VALERIA STURBA, 2/8/2021

Fontanellato (PR), Labirinto Della Masone.

“Sembrava una cosa straordinaria e allo stesso tempo una cosa da niente. Un prodigio, ma anche la cosa più naturale del mondo. Conservo in me una sensazione indefinibile, che le parole potrebbero dissolvere. C’è ancora tanta strada. Forse nel susseguirsi delle notti e dei risvegli che verranno, uno dopo l’altro, anche questo momento diventerà un sogno” (Banana Yoshimoto, Kitchen)

Ecco, una cosa straordinaria che però chi suona porge al pubblico con grande naturalezza. Non poteva che aprirsi con un portento Storie Prodigiose, la rassegna al Labirinto di Franco Maria Ricci, l’amico di Borges, nei dintorni di Parma: Valeria Sturba, da Nereto (4-5000 persone, in provincia di Teramo: poche ma troppe, come ci dirà poi lei) ma trapiantata a Bologna, da dove spicca il volo nelle direzioni più disparate in varie formazioni, tra le quali ricordiamo gli inimitabili OoopopoiooO, dove trama attentati all’ovvio in compagnia di Vincenzo Vasi, o l’ensemble di Silvia Tarozzi, visto di recente dal vivo da queste parti.

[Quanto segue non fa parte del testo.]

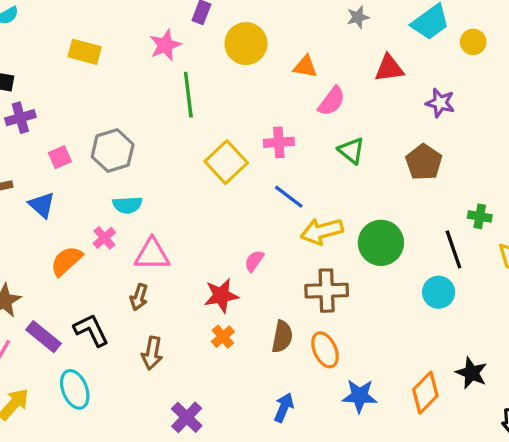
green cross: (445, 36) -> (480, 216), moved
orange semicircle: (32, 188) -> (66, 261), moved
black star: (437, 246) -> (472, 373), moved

La nostra però può percorrere anche i sentieri dell’autarchia e fare tutto da sola (“Devo vivere in sicurezza/dove vado non mi importa/Ma devo andare”), come nella serata senza luna che andiamo a raccontare: armata di violino, theremin, giocattoli, voce, synth, loopstation ed effetti assortiti, la vulcanica polistrumentista conferma la sua verve imbastendo uno spettacolo fresco, eclettico, passionale, ironico: in una parola, travolgente. Noise da camera, languori da pellicola sci-fi, bave di early electronic music, un’aria di benvenuta e sconfinata libertà come in certe produzioni art-rock della Recommended Records (Charming Hostess, ha appuntato il vostro scriba, probabilmente per un certo incedere sghembo ed i ritmi dispari che a volte emergono), un tocco lunare, surreale, gentile ed inconfondibile ad amalgamare il tutto, come per una ricetta di una space-cake senza effetti collaterali. La serietà del gioco, l’idea che la musica questo sia, un gioco (to play, spielen, jouer), posti strani, nuovi e familiari, che raggiungiamo in questo volo senza paracadute: da qualche parte tra l’iperviolino di Jon Rose, le monumentali fragilità folk di Iva Bittová. Sirene a cui non sarà mai pericoloso abbandonarsi, caroselli sghembi, ninne-nanne durante un bombardamento, madrigali avant-pop, una ridda di loop usati in modo sempre molto musicale (il cartone animato frenetico di Shake My Brain) oppure punk dadaista come un Alberto Fortis maciullato in una lavatrice (Giovanni), sino ad arrivare ad una rivisitazione virtuosa e vertiginosa della Quarta Sinfonia di Čajkovskij. In chiusura, dalle Folk Songs di Luciano Berio, l’aria armena di Loosin Yelav, diafana e struggente, dove una volta di più Valeria mette in mostra le sue grandi doti di cantante, oltre che di strumentista. Per il bis infine è il momento di uscire dalla foresta dei loop e degli effetti, all’interno della quale la gigantessa in miniatura si è mossa con grande disinvoltura, per restituirci nel suo arcano, intatto nitore Mi votu e mi rivotu della leggendaria cantautice siciliana Rosa Ballistreri. Un concerto che ha mantenuto la promessa della rassegna facendoci respirare il raro ossigeno dell’invenzione totale: prodigioso! 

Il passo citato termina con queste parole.